- Your task
Whatever pictures appear, omit them, and repeat the data below exactly.

- Raw data

[Start of Attachment]

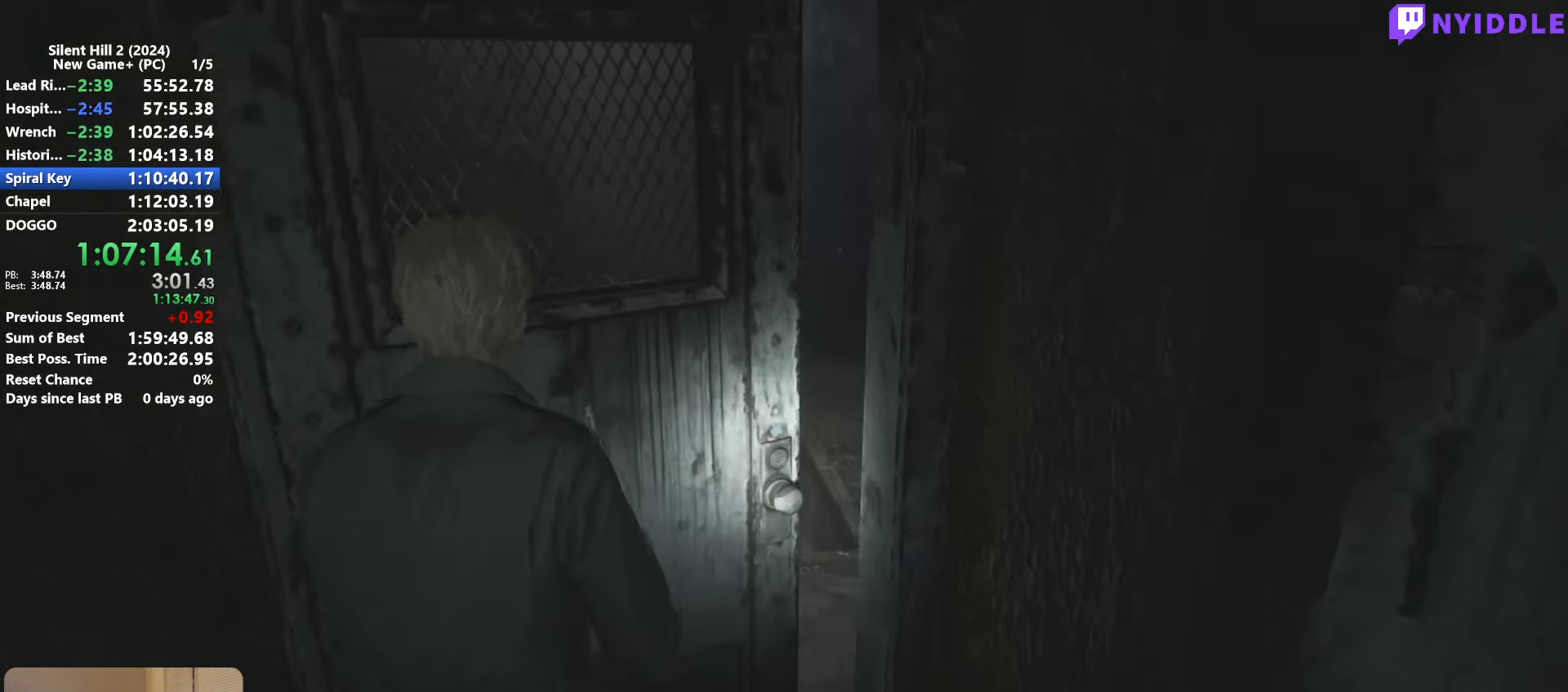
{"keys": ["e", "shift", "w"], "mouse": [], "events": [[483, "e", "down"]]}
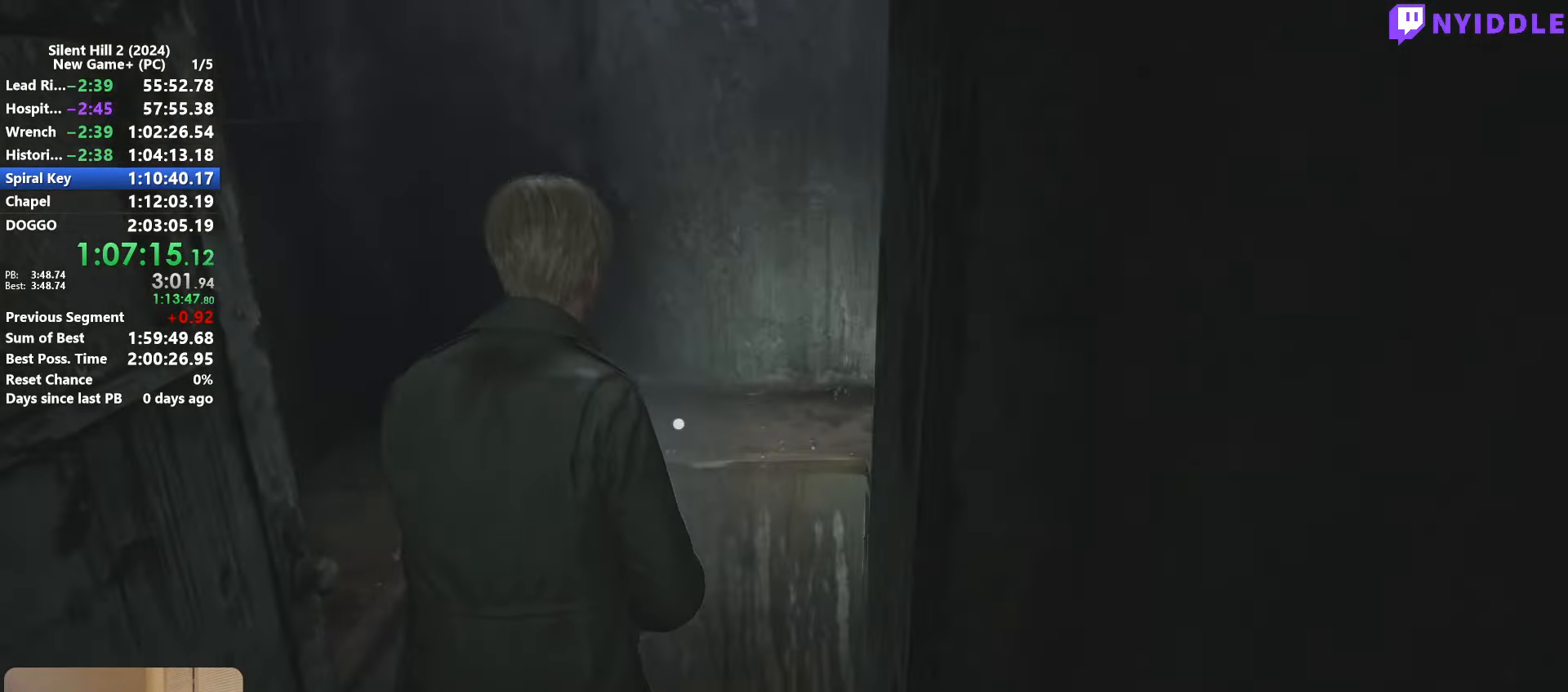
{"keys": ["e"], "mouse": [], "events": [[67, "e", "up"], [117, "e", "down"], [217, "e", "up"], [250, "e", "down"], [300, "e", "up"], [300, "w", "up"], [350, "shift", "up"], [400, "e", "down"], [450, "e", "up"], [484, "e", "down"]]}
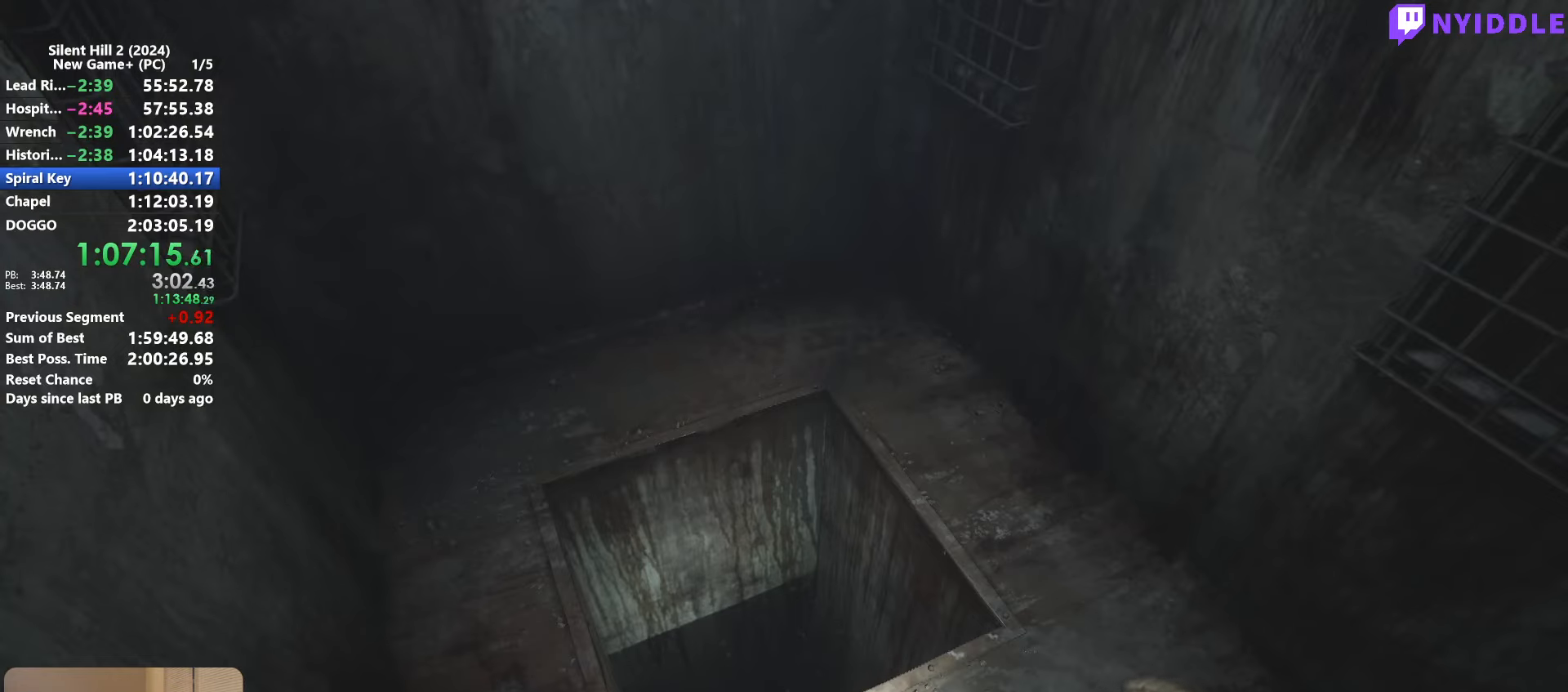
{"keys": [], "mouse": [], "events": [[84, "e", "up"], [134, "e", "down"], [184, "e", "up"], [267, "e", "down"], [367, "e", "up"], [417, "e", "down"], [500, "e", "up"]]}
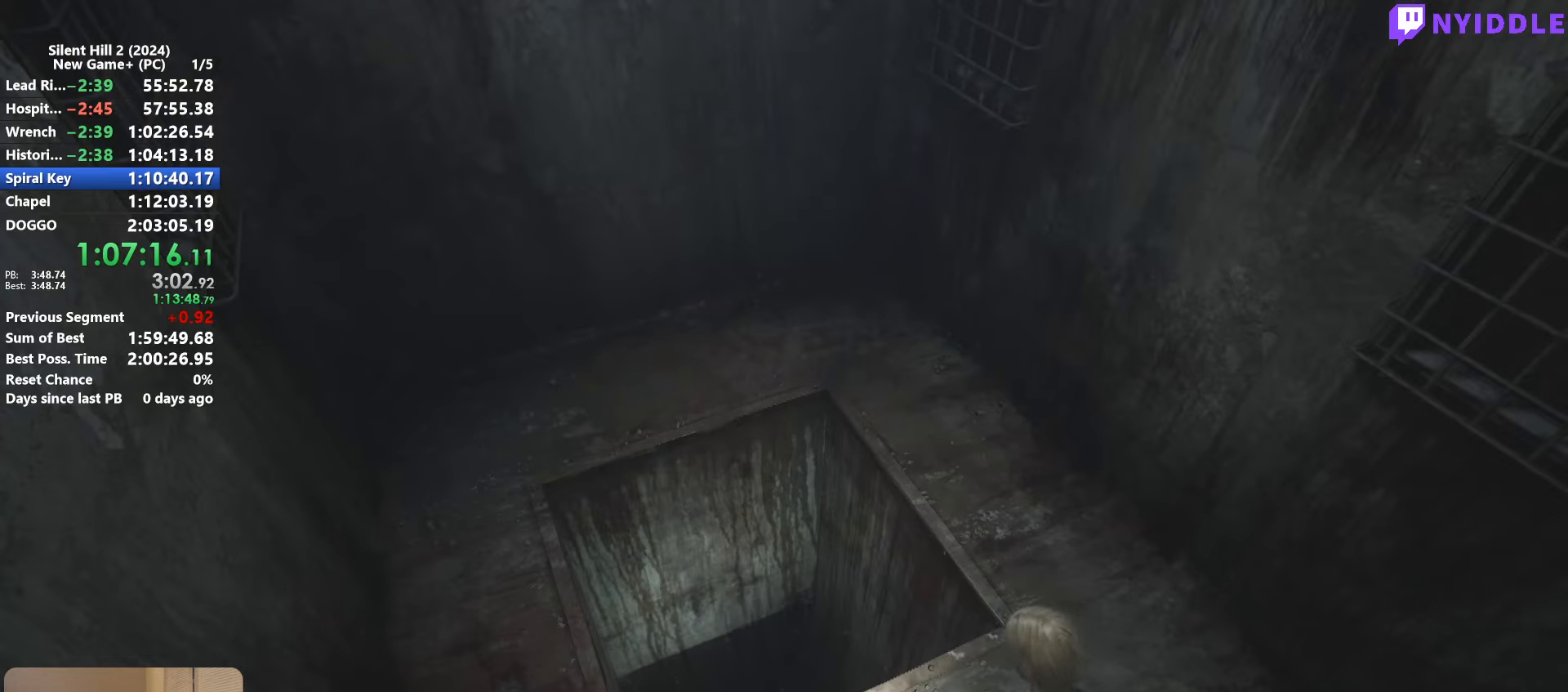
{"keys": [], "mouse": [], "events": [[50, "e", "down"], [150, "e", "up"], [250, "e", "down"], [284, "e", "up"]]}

[End of Attachment]

- Written answer
{"keys": ["e", "shift", "w"], "mouse": [], "events": [[483, "e", "down"]]}
{"keys": ["e"], "mouse": [], "events": [[67, "e", "up"], [117, "e", "down"], [217, "e", "up"], [250, "e", "down"], [300, "e", "up"], [300, "w", "up"], [350, "shift", "up"], [400, "e", "down"], [450, "e", "up"], [484, "e", "down"]]}
{"keys": [], "mouse": [], "events": [[84, "e", "up"], [134, "e", "down"], [184, "e", "up"], [267, "e", "down"], [367, "e", "up"], [417, "e", "down"], [500, "e", "up"]]}
{"keys": [], "mouse": [], "events": [[50, "e", "down"], [150, "e", "up"], [250, "e", "down"], [284, "e", "up"]]}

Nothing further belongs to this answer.